Peter’s story

Peter talen’s death in a fire brought light to the important issue of students and fire safety

When UW-L theatre Associate Professor Mary Leonard approached Jim Jorstad, ’78, to create a documentary about theatre performance major Peter Talen, Jorstad had no idea the impact the project would have. Talen was killed in a Madison apartment fire in November 2007 when visiting his brother. Later it was discovered none of the smoke detectors was working.

peter's story

UW-L student Peter Talen, below, from Plymouth, died Nov. 18, 2007, in a fire while visiting his brother in Madison. The death might have been prevented with working smoke detectors.

Leonard and Jorstad traveled to Madison to interview Talen’s brother, Andy, and several students involved in the fire.“I remember how gripping the initial interviews were,” recalls Jorstad.

The stories of how the fire started and how it impacted lives motivated Jorstad to drive to UW-Stevens Point one weekend to check on his daughter’s college apartment for working smoke detectors. Although Jorstad’s daughter, Jena, reacted to Jorstad as being a typical overly protective parent, none of her detectors were working. One of her roommates had recently removed the battery after burning a pizza. “It was then that I knew I had to get this project completed,” Jorstad explains.

Leonard and Jorstad obtained funding from the UW-L Foundation and the Theatre Department. Professor Emeritus Ron Rada and Dan Sweetman, in UW-L’s Environmental Health and Safety Department, obtained additional funding from UW System and the project was off and running.

“Involvement in its production shows we can make a difference,” says Jorstad, director of UW-L’s Academic Technology Department. With today’s technology, the video is being seen worldwide. “The impact of the video is dramatic and it affects positive change,” notes Jorstad. “It will leave a lasting impression,” he says.

“Peter’s Story” talks about who Talen was and his impact on those around him. The story is told by people who knew him best — family, friends, teachers and students. And it illustrates what can happen when we forget about something as simple as a smoke detector.

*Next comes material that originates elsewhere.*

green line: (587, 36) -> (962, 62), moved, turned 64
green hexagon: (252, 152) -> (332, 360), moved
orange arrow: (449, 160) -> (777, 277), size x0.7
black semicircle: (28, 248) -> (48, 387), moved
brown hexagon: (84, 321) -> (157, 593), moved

Kelly Shattuck, a friend of Talen who survived the fire, uses the video in elementary education classes she teaches. She says kids are “simply stunned” when they see the story and quickly learn the importance of smoke detectors.

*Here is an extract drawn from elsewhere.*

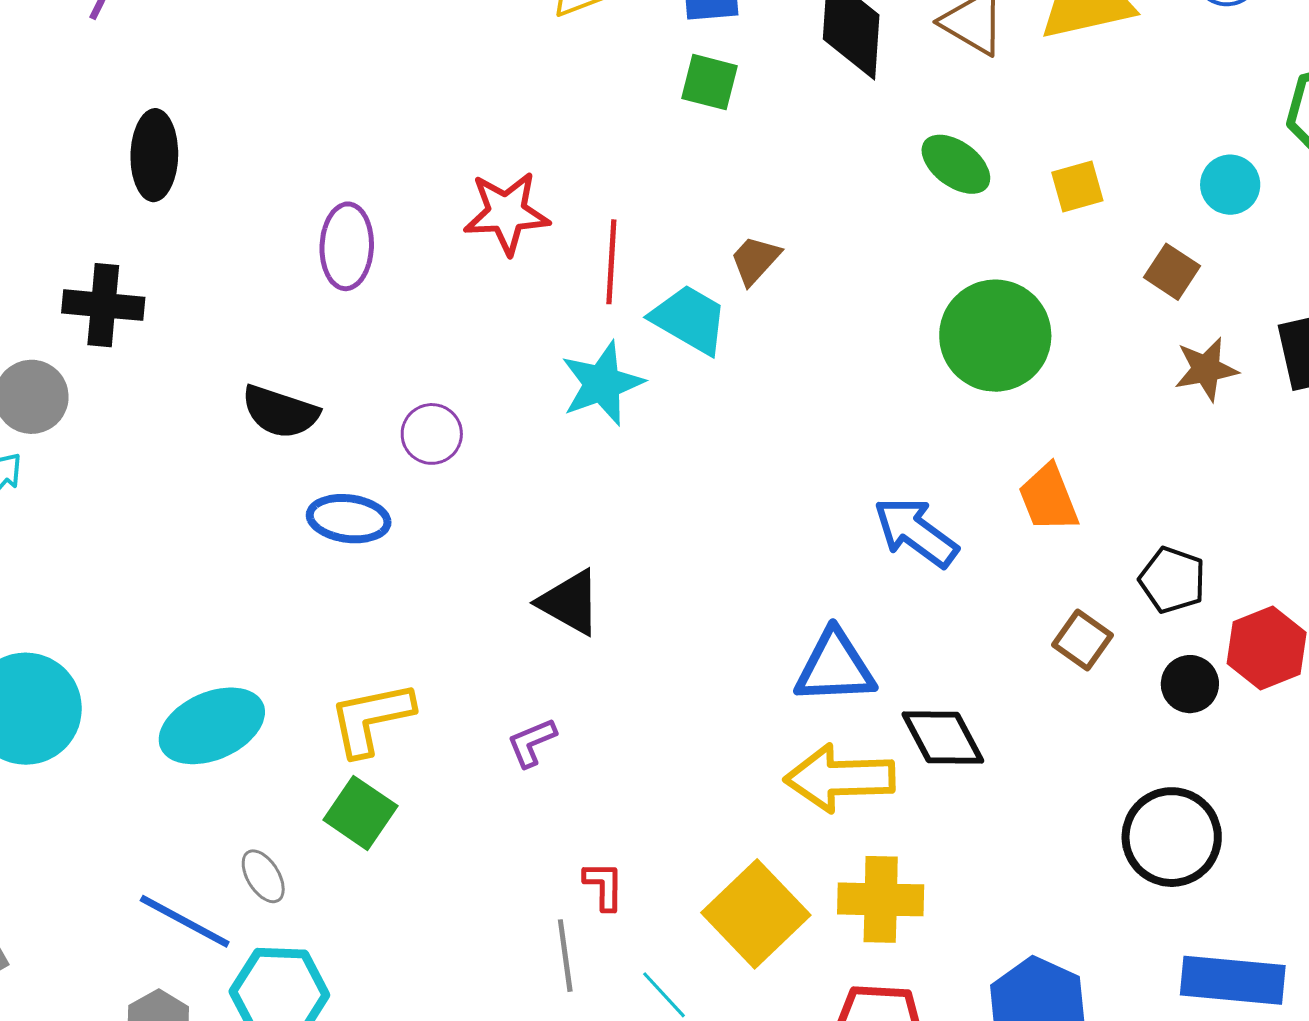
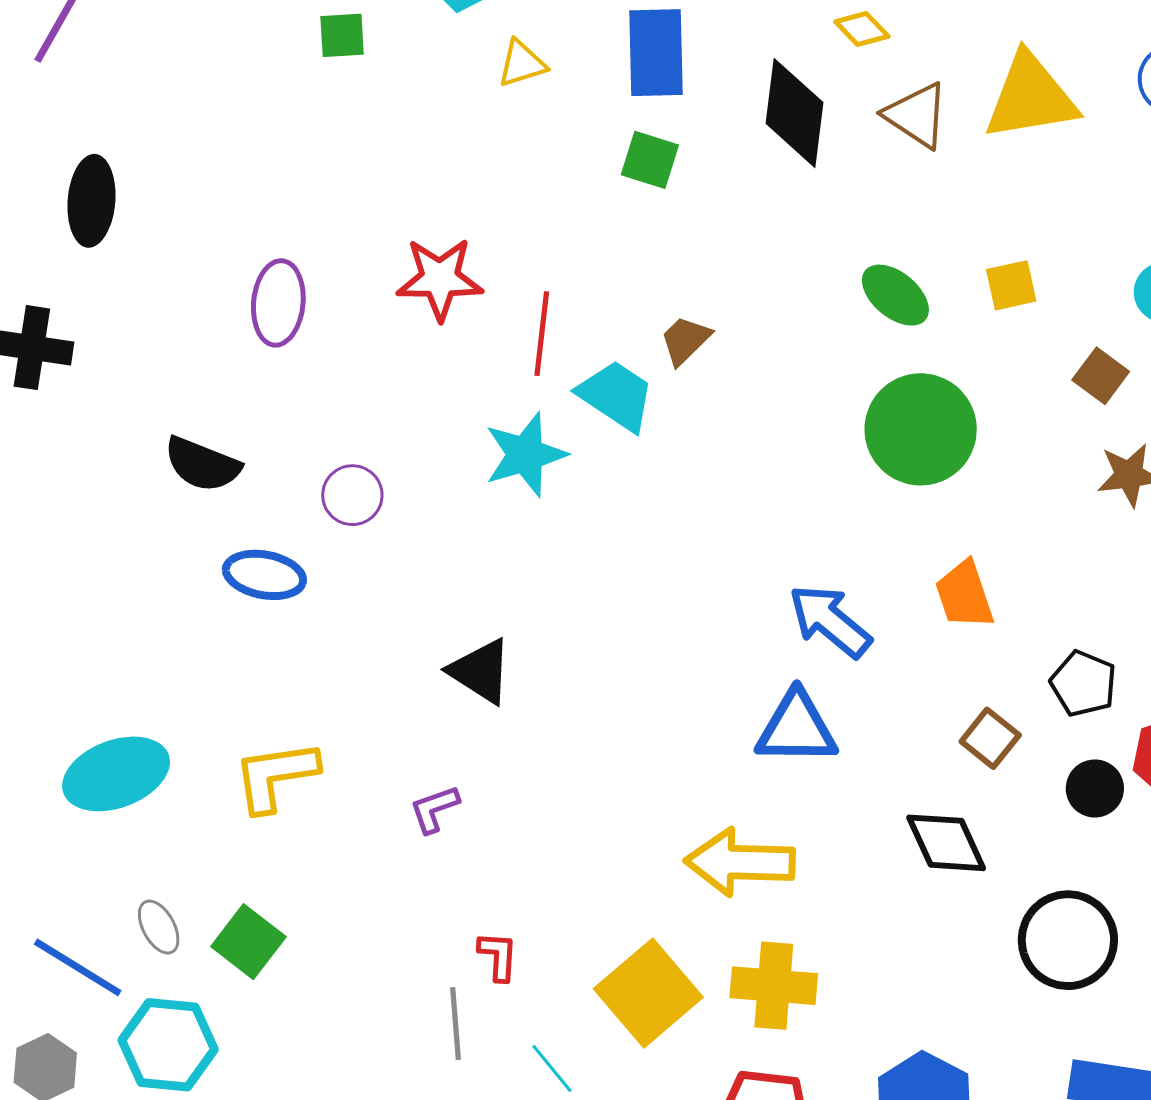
green ellipse: (956, 164) -> (895, 295), moved
blue triangle: (835, 667) -> (797, 728), moved
black diamond: (943, 737) -> (946, 843), moved
green square: (360, 813) -> (248, 942), moved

Jorstad has received e-mails from across the country telling him how emotional and powerful “Peter’s Story” is. He encourages faculty, staff, students and parents to watch it. “It will leave a lasting impression,” he says.

View the video at

  • Because of Talen’s death, a smoke detector ordinance in his name was passed in Madison in March 2009.
  • UW-L’s Theatre Arts Department and the Talen family have created a memorial scholarship in Peter’s name. The Peter J. Talen Scholarship — — will help fund a first-year theatre major at UW-L.